«Commencez avec créativité un véritable atelier théologique et social du pardon, pour une véritable révolution de justice»: telle est l’invitation du Pape François à la faculté de théologie de Sicile, à l’occasion de l’ouverture de l’année académique, qui a eu lieu le mercredi 16 octobre à Palerme. Dans un message vidéo, le Pape exhorte à éliminer les inégalités et à défendre les victimes innocentes, afin «que le mal sous toutes des formes soit repoussé». Nous publions ci-dessous le texte du message du Saint-Père:
Je suis heureux d’intervenir à l’ouverture de votre nouvelle année académique 2024/2025. Le texte intégral du discours vous sera remis par la suite. Je me place idéalement sur les traces de saint Jean-Paul ii, qui visita la faculté de Sicile le 21 novembre 1982, à l’occasion de sa visite pastorale dans la région du Belice et à Palerme.

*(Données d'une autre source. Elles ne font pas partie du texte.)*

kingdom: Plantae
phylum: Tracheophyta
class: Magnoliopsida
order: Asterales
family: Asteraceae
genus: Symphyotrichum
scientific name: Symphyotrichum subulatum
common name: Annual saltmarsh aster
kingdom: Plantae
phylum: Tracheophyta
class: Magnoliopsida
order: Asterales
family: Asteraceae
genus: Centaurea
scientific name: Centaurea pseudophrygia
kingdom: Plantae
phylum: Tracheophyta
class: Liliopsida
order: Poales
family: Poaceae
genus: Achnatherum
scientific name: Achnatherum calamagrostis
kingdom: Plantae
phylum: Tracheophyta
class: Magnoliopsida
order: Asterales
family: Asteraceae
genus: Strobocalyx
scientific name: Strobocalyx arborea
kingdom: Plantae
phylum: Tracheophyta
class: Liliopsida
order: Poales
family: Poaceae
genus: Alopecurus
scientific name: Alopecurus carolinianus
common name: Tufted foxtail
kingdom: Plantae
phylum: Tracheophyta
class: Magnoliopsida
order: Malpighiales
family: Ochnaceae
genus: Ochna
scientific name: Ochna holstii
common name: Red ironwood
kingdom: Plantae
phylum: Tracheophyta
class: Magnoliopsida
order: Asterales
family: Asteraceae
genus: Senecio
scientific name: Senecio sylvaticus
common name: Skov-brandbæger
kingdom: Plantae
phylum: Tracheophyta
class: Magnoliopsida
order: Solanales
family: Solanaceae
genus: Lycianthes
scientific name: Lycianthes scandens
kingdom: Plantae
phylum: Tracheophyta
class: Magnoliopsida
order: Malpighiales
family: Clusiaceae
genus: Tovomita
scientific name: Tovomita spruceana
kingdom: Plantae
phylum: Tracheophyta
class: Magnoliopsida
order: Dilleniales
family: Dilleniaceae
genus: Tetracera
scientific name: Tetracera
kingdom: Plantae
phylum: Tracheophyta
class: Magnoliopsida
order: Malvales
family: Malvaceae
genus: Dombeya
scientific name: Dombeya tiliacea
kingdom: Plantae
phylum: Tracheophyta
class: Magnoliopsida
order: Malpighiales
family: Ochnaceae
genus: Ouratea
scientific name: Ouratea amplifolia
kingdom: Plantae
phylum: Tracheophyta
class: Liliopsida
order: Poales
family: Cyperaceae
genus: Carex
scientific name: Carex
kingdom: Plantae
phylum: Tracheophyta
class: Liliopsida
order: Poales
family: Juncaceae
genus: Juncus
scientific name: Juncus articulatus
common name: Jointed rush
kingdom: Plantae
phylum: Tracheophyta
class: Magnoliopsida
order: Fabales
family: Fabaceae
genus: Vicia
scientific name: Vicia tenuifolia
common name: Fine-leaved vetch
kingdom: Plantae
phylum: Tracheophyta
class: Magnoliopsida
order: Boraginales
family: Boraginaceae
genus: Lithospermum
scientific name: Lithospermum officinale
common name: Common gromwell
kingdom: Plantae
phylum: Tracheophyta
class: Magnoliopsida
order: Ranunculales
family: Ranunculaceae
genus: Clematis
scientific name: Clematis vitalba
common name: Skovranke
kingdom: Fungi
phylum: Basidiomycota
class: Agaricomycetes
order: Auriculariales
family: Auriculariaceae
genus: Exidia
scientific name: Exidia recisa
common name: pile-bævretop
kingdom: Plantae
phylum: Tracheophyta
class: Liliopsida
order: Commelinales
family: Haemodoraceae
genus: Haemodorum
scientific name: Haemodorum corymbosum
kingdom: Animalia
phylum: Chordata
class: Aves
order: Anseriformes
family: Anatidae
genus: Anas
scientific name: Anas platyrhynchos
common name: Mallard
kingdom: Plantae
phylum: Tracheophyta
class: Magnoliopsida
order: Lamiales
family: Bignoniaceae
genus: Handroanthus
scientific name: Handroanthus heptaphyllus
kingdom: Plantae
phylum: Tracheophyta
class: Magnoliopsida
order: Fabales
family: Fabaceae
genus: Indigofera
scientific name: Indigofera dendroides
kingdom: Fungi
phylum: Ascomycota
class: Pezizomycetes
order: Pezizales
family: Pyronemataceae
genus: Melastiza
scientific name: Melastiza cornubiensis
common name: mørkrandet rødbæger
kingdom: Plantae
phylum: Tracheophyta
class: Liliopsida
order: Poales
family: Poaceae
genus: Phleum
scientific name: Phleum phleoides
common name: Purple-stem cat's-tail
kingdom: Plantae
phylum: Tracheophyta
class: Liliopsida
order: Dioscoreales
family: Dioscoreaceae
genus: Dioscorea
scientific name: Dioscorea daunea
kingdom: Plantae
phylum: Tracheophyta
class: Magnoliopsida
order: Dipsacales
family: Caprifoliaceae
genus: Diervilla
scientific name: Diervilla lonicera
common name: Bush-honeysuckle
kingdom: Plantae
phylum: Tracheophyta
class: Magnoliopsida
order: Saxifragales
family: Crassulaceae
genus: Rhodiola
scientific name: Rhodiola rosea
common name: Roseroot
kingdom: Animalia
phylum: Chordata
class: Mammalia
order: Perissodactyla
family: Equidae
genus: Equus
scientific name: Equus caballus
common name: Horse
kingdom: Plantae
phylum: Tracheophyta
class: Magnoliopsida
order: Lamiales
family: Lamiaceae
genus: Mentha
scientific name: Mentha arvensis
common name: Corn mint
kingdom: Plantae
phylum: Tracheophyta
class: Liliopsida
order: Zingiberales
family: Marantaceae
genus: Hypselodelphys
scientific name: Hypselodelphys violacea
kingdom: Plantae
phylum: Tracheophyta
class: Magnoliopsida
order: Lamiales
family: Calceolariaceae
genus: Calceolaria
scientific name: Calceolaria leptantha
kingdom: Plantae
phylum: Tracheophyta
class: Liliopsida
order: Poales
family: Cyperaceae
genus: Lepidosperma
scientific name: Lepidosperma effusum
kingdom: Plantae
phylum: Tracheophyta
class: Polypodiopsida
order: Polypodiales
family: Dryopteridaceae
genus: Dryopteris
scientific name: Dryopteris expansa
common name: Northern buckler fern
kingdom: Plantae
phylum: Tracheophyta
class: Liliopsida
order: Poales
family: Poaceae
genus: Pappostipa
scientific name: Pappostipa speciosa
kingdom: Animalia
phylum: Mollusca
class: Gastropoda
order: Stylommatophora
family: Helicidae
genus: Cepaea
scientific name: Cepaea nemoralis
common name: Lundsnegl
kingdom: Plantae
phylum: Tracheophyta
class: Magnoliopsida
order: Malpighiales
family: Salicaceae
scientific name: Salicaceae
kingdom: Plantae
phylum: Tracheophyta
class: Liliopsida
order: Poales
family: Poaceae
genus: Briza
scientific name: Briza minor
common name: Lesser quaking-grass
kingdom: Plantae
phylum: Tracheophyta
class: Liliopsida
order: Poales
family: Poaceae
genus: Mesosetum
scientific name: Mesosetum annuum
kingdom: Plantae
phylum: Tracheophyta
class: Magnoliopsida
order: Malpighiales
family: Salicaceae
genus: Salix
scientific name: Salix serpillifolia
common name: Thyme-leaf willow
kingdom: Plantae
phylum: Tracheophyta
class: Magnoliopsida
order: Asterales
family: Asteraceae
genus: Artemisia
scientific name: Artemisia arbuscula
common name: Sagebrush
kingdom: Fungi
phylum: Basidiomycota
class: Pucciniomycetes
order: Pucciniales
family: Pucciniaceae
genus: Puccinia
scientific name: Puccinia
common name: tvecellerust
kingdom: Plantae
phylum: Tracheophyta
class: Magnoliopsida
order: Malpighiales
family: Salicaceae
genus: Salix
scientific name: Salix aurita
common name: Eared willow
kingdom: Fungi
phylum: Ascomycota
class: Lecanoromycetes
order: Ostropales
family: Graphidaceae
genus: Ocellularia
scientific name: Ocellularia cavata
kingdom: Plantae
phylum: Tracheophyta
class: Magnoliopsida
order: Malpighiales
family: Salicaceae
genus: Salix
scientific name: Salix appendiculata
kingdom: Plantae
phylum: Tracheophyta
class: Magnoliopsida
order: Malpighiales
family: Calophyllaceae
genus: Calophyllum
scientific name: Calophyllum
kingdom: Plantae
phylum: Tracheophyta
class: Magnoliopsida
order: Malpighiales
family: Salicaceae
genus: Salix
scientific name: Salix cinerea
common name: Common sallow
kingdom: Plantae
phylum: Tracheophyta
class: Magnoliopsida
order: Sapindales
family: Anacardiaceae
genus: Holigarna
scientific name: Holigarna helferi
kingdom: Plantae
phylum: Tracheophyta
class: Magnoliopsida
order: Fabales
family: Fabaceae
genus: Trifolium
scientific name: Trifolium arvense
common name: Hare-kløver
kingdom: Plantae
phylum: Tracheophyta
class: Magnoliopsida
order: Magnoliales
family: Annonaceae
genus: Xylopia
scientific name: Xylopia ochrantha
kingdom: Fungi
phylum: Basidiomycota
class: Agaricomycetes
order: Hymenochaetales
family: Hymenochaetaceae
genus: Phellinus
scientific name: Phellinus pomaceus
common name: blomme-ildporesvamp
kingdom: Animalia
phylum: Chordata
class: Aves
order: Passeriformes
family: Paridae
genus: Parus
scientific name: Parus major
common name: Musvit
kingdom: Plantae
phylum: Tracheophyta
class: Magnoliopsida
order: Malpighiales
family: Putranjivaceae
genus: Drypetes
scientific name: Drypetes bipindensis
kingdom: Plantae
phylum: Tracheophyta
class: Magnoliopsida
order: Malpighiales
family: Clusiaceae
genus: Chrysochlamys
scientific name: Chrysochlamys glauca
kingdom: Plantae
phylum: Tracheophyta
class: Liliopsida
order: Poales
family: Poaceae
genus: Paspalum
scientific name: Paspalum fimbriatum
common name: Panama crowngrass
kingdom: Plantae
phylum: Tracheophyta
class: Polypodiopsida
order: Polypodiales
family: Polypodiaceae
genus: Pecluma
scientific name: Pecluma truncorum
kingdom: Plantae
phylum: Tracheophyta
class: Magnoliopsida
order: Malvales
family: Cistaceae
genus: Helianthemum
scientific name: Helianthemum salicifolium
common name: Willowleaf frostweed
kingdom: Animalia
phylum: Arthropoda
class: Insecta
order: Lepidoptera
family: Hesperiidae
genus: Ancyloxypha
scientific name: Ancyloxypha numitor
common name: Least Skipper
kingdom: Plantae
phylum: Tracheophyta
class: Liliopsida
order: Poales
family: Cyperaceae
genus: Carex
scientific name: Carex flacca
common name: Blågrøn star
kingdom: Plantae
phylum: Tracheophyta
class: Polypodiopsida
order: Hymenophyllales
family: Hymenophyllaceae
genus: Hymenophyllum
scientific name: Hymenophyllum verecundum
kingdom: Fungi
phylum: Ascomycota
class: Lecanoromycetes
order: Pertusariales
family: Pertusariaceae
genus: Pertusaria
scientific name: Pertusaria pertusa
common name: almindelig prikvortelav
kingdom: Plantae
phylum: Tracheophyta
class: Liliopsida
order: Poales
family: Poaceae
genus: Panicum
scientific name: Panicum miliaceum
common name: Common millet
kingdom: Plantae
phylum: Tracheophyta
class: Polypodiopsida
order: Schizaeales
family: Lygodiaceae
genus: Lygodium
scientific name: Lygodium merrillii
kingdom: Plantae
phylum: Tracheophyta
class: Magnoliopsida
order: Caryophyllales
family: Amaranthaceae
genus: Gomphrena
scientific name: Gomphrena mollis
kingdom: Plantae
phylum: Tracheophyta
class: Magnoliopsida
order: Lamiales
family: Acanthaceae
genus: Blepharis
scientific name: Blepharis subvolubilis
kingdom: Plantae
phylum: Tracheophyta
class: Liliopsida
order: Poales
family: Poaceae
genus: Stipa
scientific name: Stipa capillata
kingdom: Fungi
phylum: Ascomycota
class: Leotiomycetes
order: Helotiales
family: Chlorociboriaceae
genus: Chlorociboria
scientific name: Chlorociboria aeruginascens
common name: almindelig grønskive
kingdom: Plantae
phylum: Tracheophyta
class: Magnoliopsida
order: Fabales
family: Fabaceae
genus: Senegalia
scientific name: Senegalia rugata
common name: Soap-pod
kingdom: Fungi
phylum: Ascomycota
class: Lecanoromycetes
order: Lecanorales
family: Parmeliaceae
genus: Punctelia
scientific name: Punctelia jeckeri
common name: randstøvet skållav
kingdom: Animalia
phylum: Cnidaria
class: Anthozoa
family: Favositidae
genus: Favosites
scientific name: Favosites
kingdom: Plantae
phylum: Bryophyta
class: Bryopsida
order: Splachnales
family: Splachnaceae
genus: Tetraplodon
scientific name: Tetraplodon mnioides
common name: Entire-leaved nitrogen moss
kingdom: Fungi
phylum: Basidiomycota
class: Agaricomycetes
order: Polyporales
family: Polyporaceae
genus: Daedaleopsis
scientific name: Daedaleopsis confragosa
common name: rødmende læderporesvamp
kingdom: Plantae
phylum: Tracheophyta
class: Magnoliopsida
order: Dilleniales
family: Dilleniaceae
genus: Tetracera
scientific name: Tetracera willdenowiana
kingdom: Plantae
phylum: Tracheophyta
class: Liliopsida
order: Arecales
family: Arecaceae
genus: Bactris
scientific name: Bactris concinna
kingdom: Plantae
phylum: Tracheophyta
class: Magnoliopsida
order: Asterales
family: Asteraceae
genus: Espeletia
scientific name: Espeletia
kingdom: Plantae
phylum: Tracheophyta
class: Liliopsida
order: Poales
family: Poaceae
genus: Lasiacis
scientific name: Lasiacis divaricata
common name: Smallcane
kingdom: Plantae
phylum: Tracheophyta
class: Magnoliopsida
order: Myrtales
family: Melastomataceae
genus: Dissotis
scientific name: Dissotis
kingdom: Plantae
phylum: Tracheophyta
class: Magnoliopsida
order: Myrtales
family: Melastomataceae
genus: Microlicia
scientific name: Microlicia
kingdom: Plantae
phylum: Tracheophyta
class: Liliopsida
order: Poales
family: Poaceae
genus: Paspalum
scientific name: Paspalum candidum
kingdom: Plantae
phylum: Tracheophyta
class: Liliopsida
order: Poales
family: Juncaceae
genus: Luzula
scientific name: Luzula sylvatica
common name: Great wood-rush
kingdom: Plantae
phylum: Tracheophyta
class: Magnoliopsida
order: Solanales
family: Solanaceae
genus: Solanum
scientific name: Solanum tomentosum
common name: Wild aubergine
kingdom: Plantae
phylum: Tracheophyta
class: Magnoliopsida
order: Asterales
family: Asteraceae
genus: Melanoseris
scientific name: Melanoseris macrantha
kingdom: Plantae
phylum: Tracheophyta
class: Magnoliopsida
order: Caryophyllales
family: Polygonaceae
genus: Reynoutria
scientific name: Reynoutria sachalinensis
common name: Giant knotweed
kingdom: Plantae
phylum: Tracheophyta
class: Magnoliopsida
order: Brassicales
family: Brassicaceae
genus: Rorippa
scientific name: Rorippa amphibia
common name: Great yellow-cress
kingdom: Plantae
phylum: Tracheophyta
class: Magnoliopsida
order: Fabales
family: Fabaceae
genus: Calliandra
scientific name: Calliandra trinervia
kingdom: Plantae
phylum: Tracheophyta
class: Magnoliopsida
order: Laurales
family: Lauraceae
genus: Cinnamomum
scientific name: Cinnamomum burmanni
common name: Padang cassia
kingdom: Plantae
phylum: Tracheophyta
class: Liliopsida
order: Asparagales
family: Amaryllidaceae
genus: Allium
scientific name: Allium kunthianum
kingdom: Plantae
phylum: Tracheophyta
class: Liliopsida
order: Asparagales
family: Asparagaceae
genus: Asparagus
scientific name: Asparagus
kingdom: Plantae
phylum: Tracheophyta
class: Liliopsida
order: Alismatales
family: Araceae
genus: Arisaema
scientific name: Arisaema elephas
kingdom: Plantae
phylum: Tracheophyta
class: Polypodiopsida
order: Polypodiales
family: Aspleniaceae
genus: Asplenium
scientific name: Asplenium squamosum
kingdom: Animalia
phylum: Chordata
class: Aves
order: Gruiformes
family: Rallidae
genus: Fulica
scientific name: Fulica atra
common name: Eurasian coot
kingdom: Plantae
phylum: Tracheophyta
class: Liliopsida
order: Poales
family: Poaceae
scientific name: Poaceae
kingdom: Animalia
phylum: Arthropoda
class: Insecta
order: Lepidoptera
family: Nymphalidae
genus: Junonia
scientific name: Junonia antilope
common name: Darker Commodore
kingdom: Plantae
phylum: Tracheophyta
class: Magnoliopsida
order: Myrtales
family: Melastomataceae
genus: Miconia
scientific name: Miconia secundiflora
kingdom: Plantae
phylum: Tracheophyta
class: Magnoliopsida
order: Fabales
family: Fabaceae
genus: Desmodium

Votre faculté, née avec une forte vocation ecclésiologique, est appelée à partir de l’histoire et à l’écoute de l’intuition de la foi que possède le Peuple de Dieu, à affronter en première ligne les défis que la Méditerranée pose à la théologie: le dialogue œcuménique avec l’Orient; le dialogue interreligieux avec l’islam et le judaïsme; la défense de la dignité humaine du Mare nostrum, souvent transformé en mostrum par les logiques de mort; la force culturelle et sociale de la religiosité populaire — la «piété populaire» comme l’a dit saint Paul vi —, la ressource de la littérature pour retrouver la dignité culturelle d’un peuple; et, surtout, les défis de libération qui s’élèvent du cri des victimes de la mafia.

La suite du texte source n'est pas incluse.